The Nimrud Tablet K.3751, also known as Kalhu Palace Summary Inscription 7, is an inscription on a clay tablet dated c. 733 BC from the reign of Tiglath-Pileser III (745 to 727 BC), discovered by George Smith in 1873 in Nimrud (now in Iraq). The tablet describes the first 17 years of Tiglath-Pileser III's reign and was likely composed in or shortly after his 17th year. It contains the first known archeological reference to Judah (Yaudaya or KUR.ia-ú-da-a-a).
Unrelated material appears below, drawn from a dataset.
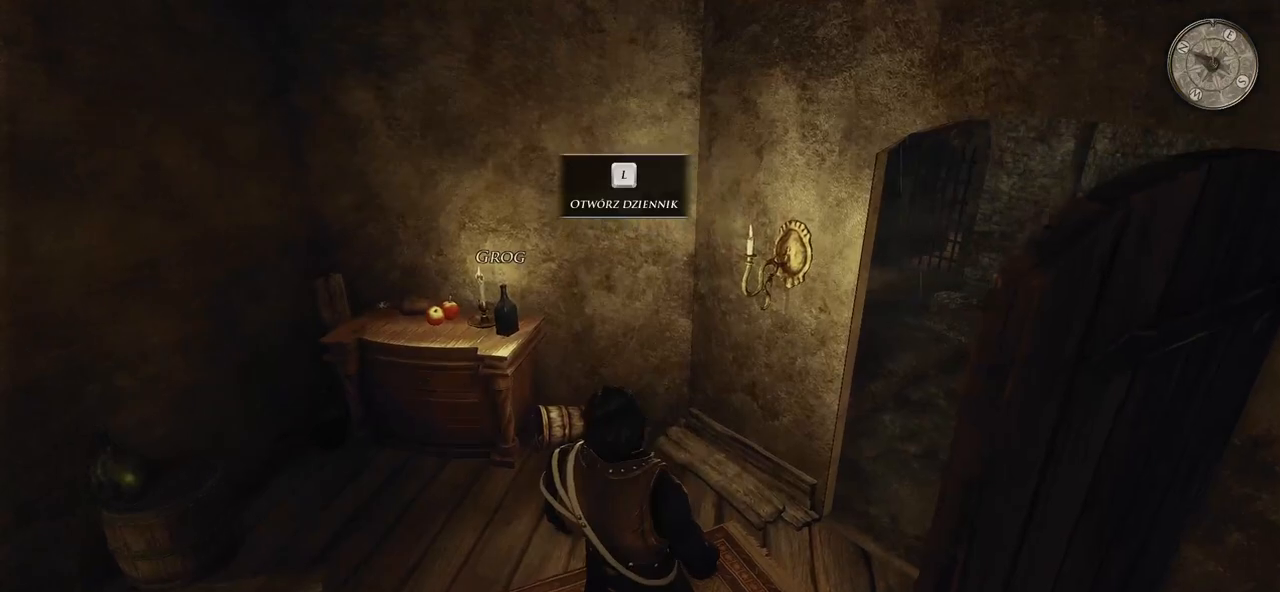
{"keys": [], "mouse": [], "events": []}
The text consists of 50 and 35 lines of inscription on the two main pieces. It is the most detailed of Tiglath-Pileser III's summary inscriptions, and it contains the only known complete building account of Tiglath-Pileser III from Nimrud.
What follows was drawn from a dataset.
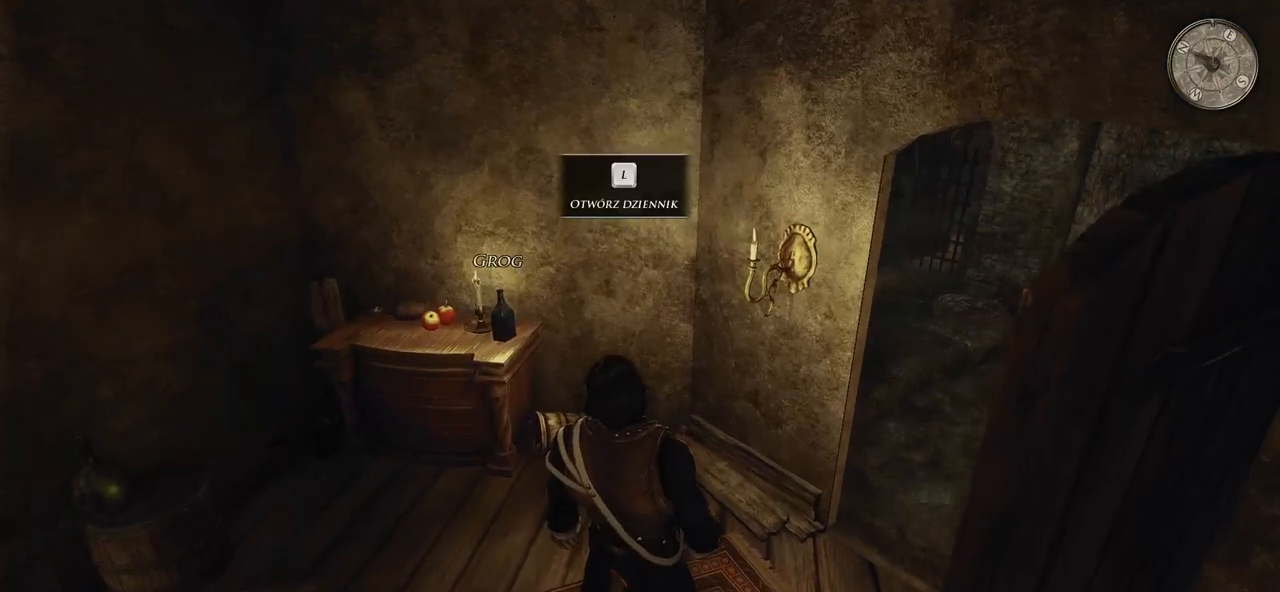
{"keys": [], "mouse": [], "events": []}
Though it has the identification code K 3751, where K stands for Kouyunjik (usually the Library of Ashurbanipal), it was most probably actually discovered at Nimrud since it was inscribed by the excavators with "S.E. Palace Nimroud".

The most well known excerpt of the text, including the reference to king Ahaz (written in the inscription as Jeho-ahaz, his longer name) of Judah, as translated by the University of Pennsylvania's RINAP project (The Royal Inscriptions of the Neo-Assyrian Period), is as below:

"In all the (foreign) lands that ... [... I received the paymen]t of Kuštašpi of the land Kummuḫu, Urik(ki) of the land Que, Sibitti-biʾil of the city [Byblos, Hiram of the land Tyre, Pisīris of the city Carchemish, Ēnī]-il of the land Hamath, Panammû of the city Samʾal, Tarḫulara of the city Gurgum, Sulu[mal of the land Melid, Dadīlu of the city Kaska, U]assurme of the land Tabal, Ušḫitti of the city Tuna, Urballâ of the city Tuḫana, Tuḫam[mi of the city Ištunda, Urimmi of the city Ḫubišna, (rev. 10´) Ma]ttan-biʾil (Mattan-Baʾal) of the city Arvad, Sanīpu of the land Bīt-Ammon, Salāmānu of the land Moab, ...[... of ..., ... of ..., Mi]tinti of the land Ashkelon, Jehoahaz of the land Judah, Qauš-malaka of the land Edom, Muṣ...[... of ..., ... of ..., (and) Ḫa]nūnu of the city Gaza: gold, silver, tin, iron, lead, multicolored garments, linen garments, the garments of their lands, red-purple wool, [..., all kinds of] costly articles, produce of the sea (and) dry land, commodities of their lands, royal treasures, horses (and) mules broken to the yo[ke, ...]."